Reuben Gant

No. 88
- Position: Tight end

Personal information
- Born: April 12, 1952 (age 74) Tulsa, Oklahoma, U.S.
- Listed height: 6 ft 4 in (1.93 m)
- Listed weight: 230 lb (104 kg)

Career information
- High school: Booker T. Washington (OK)
- College: Oklahoma State
- NFL draft: 1974: 1st round, 18th overall pick

Career history
- Buffalo Bills (1974–1980);

Career NFL statistics
- Receptions: 127
- Receiving yards: 1,850
- Touchdowns: 15
- Stats at Pro Football Reference

= Reuben Gant =

American football player (born 1952)

Reuben Charles Gant (born April 12, 1952) is an American former professional football player who was a tight end in the National Football League (NFL) for the Buffalo Bills. He played college football at Oklahoma State University. He is regarded as a draft "bust" as he never lived up to the billing after Buffalo used a first-round pick on him in the 1974 NFL Draft. His best season came in 1977 when he recorded 41 catches for 646 yards and a pair of touchdowns. He became the team's full-time starter at tight end the following season.
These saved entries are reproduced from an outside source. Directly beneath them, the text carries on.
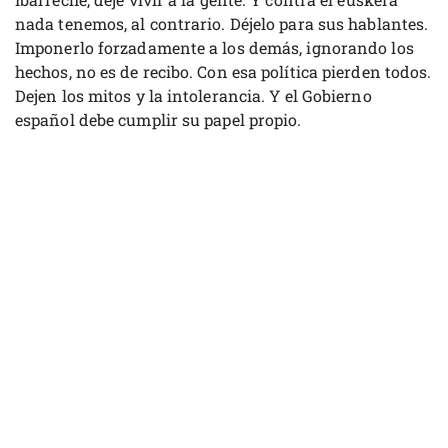
nada tenemos, al contrario. Déjelo para sus hablantes.
Imponerlo forzadamente a los demás, ignorando los
hechos, no es de recibo. Con esa política pierden todos.
Dejen los mitos y la intolerancia. Y el Gobierno
español debe cumplir su papel propio.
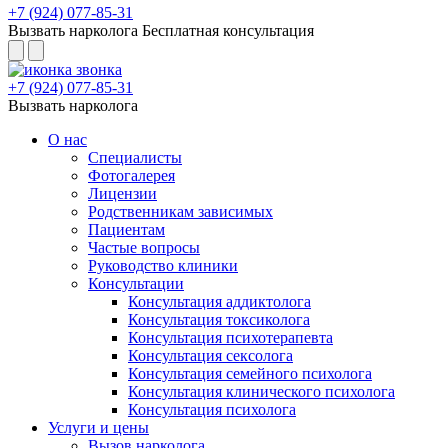
+7 (924) 077-85-31
Вызвать нарколога
Бесплатная консультация
+7 (924) 077-85-31
Вызвать нарколога
О нас
Специалисты
Фотогалерея
Лицензии
Родственникам зависимых
Пациентам
Частые вопросы
Руководство клиники
Консультации
Консультация аддиктолога
Консультация токсиколога
Консультация психотерапевта
Консультация сексолога
Консультация семейного психолога
Консультация клинического психолога
Консультация психолога
Услуги и цены
Вызов нарколога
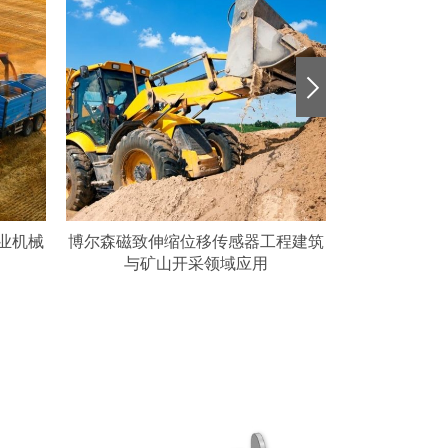
业机械
博尔森磁致伸缩位移传感器工程建筑
搭载RH磁致
与矿山开采领域应用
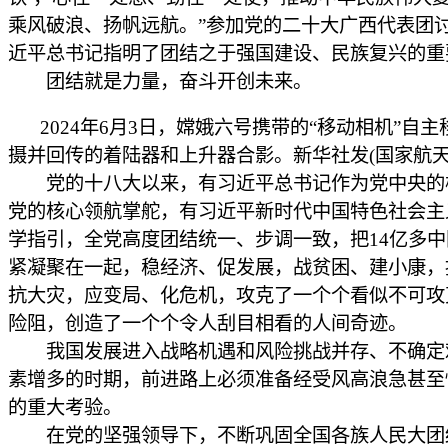
乘风破浪、扬帆远航。”参加党的二十大广西代表团
近平总书记指明了团结之于强国建设、民族复兴的重
团结就是力量，奋斗开创未来。
2024年6月3日，嫦娥六号携带的“移动相机”自
摄并回传的着陆器和上升器合影。新华社发(国家航天
党的十八大以来，有习近平总书记作为党中央的
党的核心领航掌舵，有习近平新时代中国特色社会主
学指引，全党高度团结统一、步调一致，把14亿多
紧凝聚在一起，稳经济、促发展，战贫困、建小康，
抗大灾，应变局、化危机，攻克了一个个看似不可攻
险阻，创造了一个个令人刮目相看的人间奇迹。
我国发展进入战略机遇和风险挑战并存、不确定
素增多的时期，前进路上必须准备经受风高浪急甚至
的重大考验。
在党的坚强领导下，不断巩固全国各族人民大团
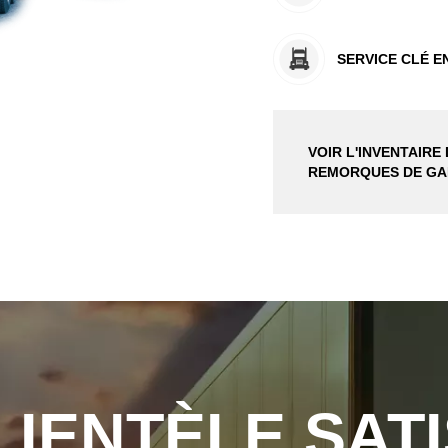
SERVICE CLÉ E
VOIR L'INVENTAIRE
REMORQUES DE G
LIENTÈLE SATI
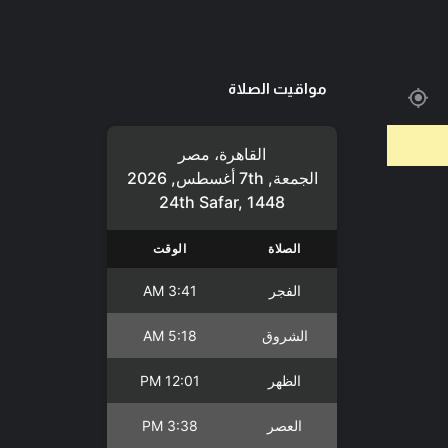
مواقيت الصلاة
القاهرة، مصر
الجمعة, 7th أغسطس, 2026
24th Safar, 1448
الصلاة
الوقت
الفجر
3:41 AM
الشروق
5:18 AM
الظهر
12:01 PM
العصر
3:38 PM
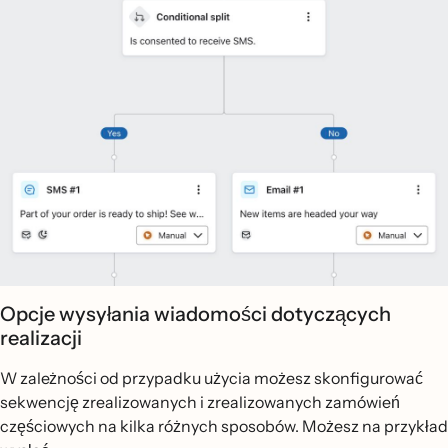
Opcje wysyłania wiadomości dotyczących
realizacji
W zależności od przypadku użycia możesz skonfigurować
sekwencję zrealizowanych i zrealizowanych zamówień
częściowych na kilka różnych sposobów. Możesz na przykład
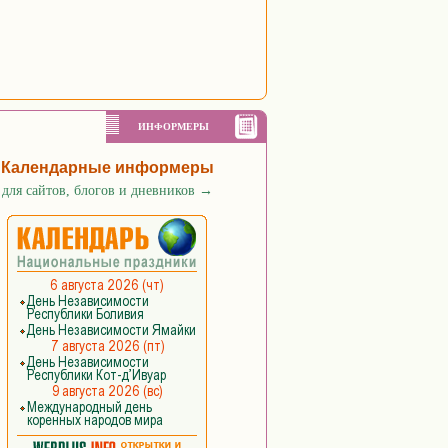
ИНФОРМЕРЫ
Календарные информеры
для сайтов, блогов и дневников
→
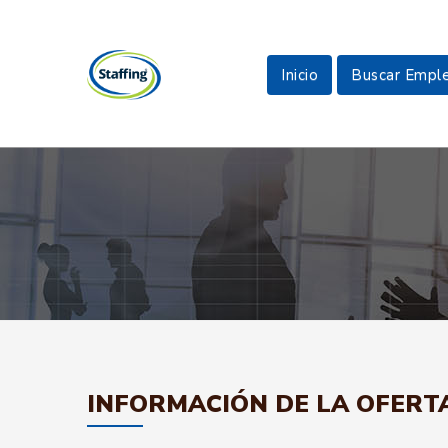
Inicio
Buscar Empl
INFORMACIÓN DE LA OFERT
Following his playing career, he returned to his hometown of Tulsa, Oklahoma and spent a decade at the Greenwood Chamber of Commerce. He now serves as the executive director for the John Hope Franklin Center for Reconciliation.

Gant's career and life were profiled in a feature titled "Reuben Gant NFL and Community Champion" on KJRH's Positively Oklahoma during Black HIstory Month in 2025.

In 2026, he was inducted into the Tulsa Hall of Fame.